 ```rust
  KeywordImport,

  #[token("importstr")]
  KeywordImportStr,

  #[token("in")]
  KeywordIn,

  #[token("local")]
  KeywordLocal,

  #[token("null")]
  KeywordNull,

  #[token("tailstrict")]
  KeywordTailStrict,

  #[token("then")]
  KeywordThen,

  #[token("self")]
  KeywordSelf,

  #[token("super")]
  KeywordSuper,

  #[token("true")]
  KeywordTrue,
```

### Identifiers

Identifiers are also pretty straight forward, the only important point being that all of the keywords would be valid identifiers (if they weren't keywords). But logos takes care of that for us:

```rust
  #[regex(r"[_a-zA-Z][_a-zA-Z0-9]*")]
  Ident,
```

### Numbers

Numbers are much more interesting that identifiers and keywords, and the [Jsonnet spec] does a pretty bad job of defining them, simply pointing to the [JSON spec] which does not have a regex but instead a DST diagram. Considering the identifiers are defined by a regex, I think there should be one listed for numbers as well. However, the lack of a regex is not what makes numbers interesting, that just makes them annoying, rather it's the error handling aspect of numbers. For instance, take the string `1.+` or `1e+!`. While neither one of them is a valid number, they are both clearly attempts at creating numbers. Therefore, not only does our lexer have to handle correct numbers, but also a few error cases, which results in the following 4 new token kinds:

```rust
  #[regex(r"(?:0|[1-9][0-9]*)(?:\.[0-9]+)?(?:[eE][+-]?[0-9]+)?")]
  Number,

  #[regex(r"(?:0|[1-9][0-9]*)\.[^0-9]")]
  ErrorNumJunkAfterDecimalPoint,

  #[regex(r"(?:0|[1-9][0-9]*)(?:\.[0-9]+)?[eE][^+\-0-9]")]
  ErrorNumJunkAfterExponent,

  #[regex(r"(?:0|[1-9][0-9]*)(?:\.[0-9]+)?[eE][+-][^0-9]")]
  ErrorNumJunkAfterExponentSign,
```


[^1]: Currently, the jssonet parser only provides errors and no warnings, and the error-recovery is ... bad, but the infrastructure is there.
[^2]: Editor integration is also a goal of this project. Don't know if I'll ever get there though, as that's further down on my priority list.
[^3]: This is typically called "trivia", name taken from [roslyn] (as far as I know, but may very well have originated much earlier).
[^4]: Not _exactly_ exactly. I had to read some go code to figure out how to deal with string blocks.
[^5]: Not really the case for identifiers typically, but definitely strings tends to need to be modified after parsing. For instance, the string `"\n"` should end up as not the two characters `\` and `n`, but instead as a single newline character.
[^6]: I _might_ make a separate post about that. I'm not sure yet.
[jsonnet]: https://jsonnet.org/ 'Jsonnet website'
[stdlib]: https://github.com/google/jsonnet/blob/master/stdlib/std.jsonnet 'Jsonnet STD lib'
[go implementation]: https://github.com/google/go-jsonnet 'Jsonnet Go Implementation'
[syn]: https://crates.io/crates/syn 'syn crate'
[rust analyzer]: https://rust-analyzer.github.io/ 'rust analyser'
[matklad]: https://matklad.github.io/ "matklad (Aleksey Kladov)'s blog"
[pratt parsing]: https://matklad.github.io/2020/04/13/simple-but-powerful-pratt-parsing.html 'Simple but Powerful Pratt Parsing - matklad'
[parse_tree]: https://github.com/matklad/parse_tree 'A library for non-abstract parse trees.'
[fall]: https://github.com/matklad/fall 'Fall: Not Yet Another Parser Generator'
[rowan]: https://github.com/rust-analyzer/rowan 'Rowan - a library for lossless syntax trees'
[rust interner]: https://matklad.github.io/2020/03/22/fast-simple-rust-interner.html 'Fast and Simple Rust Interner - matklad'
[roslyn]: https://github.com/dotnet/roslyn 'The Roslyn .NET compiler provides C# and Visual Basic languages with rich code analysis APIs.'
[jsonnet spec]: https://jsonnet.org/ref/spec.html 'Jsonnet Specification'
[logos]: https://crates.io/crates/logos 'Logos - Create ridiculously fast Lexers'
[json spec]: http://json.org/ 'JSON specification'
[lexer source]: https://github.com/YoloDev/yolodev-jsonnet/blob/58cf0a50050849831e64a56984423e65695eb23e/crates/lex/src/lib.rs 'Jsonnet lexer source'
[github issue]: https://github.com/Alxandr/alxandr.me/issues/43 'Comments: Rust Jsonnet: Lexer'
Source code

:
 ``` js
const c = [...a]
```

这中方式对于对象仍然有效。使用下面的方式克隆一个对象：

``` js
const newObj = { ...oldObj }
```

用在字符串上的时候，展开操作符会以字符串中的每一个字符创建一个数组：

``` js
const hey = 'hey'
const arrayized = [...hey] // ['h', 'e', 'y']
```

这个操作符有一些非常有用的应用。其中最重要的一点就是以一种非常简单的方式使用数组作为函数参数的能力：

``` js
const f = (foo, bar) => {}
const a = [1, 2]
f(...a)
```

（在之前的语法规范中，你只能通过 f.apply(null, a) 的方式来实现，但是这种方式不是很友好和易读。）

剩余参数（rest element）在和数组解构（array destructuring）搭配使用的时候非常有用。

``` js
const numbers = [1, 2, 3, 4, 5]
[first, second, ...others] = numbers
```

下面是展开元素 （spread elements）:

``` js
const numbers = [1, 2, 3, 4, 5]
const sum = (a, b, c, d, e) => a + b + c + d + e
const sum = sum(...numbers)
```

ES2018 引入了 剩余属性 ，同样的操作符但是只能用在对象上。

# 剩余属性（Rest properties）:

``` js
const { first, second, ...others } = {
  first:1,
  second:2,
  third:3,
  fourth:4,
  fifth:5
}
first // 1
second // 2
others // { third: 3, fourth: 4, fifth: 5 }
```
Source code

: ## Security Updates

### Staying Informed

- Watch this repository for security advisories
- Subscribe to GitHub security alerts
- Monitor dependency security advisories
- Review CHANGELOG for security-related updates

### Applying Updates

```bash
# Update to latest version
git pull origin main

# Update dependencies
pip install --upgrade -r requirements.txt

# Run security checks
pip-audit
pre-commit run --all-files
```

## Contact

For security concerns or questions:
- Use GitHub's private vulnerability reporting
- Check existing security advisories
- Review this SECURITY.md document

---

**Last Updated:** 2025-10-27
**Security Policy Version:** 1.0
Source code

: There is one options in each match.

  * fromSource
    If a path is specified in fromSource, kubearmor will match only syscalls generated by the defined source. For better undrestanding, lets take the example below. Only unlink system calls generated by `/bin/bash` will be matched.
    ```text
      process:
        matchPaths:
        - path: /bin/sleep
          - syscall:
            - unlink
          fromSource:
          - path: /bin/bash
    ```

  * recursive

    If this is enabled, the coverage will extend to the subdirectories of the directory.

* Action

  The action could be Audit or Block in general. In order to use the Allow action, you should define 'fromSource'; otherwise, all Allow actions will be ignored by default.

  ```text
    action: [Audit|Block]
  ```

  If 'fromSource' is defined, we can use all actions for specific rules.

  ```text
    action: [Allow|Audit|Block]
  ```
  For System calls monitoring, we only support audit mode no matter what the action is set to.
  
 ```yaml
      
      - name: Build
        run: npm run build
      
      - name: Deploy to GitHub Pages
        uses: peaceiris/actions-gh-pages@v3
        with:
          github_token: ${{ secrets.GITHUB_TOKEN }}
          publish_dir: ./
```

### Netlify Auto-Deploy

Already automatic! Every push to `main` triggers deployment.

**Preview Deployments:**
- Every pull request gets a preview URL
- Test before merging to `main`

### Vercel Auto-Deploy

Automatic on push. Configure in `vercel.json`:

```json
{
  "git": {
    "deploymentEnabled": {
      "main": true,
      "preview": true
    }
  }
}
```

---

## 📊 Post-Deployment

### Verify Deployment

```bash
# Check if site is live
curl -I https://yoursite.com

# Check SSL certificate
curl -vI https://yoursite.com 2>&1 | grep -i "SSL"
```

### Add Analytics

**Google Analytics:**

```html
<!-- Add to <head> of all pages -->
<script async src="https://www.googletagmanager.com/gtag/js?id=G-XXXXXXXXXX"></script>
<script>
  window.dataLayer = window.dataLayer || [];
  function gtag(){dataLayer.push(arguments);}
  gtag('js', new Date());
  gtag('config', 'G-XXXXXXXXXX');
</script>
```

______

• [Exercise details] Go through the data above and count the lines that hold "should". Respond with the number and no other words.

• [Exercise answer] 3